La Presse — Nous parlions de balcons dans notre dernière livraison. C’était pour relever que ces espaces ont été introduits dans le bâti moderne de notre pays par la colonie européenne à partir de la fin du XIX° siècle et que leurs fonctions correspondaient à un mode de vie totalement étranger au nôtre parce que extraverti alors que, dans nos traditions, notre vie domestique est (était ?) totalement introvertie. Après le départ massif des résidents européens dans les années soixante du siècle passé, les appartements ont été repris par des nationaux mais pas l’usage des balcons qui, du coup, ont été convertis à d’autres fins, elles, généralement étrangères à la destination originelle de ces espaces. Et, au lieu et place d’annexe de détente en famille, de relaxation, voire d’évasion, les balcons ont été transformés en débarras pour toutes sortes de rebus ou en séchoir à linge. Des fois même ils ont été abstraits pour être intégrés dans le périmètre intérieur pour en agrandir la superficie «utile».

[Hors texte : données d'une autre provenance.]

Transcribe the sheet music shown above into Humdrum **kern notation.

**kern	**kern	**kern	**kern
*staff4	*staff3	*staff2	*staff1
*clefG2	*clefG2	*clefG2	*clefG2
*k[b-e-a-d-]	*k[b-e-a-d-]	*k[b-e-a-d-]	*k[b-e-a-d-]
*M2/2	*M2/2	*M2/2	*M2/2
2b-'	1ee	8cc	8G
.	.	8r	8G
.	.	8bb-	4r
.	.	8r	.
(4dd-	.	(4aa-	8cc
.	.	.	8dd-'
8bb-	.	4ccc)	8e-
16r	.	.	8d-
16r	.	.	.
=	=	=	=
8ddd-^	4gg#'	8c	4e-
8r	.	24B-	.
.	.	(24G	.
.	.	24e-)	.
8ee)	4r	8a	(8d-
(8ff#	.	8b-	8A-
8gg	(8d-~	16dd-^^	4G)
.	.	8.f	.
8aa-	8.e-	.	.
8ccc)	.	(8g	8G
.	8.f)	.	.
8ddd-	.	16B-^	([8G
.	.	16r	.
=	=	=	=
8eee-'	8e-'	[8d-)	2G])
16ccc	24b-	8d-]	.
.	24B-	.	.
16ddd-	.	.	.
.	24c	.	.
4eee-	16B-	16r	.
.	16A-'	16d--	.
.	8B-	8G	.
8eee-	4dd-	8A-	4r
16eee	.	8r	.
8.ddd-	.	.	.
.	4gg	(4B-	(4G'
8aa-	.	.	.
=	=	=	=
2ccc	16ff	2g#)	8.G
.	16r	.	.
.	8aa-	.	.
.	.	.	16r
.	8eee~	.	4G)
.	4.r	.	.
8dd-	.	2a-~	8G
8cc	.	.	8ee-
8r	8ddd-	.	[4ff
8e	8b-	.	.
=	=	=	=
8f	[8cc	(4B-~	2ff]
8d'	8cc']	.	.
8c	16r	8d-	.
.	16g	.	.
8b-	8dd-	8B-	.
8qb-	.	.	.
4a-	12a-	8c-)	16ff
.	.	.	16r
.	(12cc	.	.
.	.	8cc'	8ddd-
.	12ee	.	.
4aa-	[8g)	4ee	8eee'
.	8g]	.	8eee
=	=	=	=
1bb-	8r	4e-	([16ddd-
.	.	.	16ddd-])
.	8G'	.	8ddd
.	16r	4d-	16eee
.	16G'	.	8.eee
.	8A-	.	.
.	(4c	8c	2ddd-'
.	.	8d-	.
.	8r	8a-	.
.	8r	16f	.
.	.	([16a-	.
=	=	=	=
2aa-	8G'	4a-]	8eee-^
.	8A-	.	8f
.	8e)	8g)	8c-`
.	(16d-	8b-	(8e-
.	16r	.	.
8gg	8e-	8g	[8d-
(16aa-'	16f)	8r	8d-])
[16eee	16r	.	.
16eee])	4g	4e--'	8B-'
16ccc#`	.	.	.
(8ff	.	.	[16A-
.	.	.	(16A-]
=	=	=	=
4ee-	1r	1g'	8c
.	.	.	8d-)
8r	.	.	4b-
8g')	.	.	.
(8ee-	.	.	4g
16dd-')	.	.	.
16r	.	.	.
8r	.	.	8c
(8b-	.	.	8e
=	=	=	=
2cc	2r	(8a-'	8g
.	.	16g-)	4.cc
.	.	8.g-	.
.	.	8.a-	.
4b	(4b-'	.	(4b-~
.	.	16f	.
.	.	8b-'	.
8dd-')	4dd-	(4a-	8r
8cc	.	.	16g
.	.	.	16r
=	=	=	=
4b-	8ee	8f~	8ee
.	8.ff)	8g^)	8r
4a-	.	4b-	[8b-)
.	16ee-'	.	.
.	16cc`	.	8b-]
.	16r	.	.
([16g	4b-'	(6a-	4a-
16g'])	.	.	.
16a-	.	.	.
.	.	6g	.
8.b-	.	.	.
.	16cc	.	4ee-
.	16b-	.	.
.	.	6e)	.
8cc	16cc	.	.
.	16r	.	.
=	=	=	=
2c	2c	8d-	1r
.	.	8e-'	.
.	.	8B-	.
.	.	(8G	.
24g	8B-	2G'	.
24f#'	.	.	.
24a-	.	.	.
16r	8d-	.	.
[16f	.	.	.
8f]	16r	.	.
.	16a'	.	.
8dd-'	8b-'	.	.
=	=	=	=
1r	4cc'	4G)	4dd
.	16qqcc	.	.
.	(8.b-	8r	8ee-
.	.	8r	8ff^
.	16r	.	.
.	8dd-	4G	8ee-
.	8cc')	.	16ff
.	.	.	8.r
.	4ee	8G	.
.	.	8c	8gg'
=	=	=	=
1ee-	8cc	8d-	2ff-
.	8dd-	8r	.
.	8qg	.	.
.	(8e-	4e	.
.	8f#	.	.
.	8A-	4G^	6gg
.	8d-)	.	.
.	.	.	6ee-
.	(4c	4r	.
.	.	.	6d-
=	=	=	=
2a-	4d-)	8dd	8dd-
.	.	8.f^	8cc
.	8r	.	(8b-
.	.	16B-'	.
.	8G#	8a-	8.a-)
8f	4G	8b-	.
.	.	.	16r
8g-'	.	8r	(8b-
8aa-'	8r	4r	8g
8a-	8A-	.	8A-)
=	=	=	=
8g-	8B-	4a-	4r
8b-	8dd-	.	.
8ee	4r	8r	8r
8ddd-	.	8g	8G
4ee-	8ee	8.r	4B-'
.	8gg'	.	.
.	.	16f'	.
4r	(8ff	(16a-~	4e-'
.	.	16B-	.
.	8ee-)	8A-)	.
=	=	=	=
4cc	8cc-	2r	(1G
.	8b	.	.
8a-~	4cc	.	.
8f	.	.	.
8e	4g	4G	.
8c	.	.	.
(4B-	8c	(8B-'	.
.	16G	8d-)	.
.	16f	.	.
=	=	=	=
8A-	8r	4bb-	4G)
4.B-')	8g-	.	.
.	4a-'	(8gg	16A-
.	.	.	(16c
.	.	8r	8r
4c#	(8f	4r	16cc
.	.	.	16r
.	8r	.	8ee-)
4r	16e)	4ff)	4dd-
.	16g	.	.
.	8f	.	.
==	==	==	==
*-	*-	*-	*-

On pourrait épiloguer longtemps sur les raisons et la pertinence d’une telle évolution. Mais il est clair que, dans la majorité des cas, cette évolution exprime le rejet de cet élément architectural et, tout aussi clairement, les modifications introduites dans l’usage et dans la configuration de l’objet sont contre-nature et préjudiciables à l’harmonie des façades des immeubles. Dès lors, la question se pose : pourquoi diable nos architectes s’obstinent-ils à en maintenir l’existence ?
Les façades des immeubles
ne sont pas affaire
exclusivement personnelle
Contrairement à l’aménagement intérieur des espaces habités, les façades ne sont pas affaire exclusivement personnelle. Elles relèvent d’impératifs techniques et d’une perception esthétique telle qu’ils s’expriment dans les plans d’aménagement théoriquement élaborés par des spécialistes relevant de plusieurs disciplines : architectes, certes, mais aussi urbanistes, sociologues, historiens, etc. Et le fruit de leur collaboration doit être rigoureusement observé par tous les acteurs concernés.
On dira que, dans le chaos prévalant actuellement dans le paysage urbanistique, on n’en est pas à une entorse près. Soit. Mais qu’est- ce qui empêcherait une tentative de rafistolage de ce paysage par une action de sensibilisation de grande envergure pour amener les propriétaires (ou les locataires) d’appartements dotés de balcons d’égailler ceux-ci par des plantes appropriées. Cela contribuerait à réhabiliter ces mornes façades et à modifier un tant soit peu la perception qu’ont les usagers de leur balcon et donc de leurs rapports avec lui.
Il est de par le monde des mairies qui organisent des concours dotés de prix pour récompenser les balcons les plus joliment fleuris. Leurs communes en sont plus saines et plus attractives et leurs administrés d’autant plus détendus.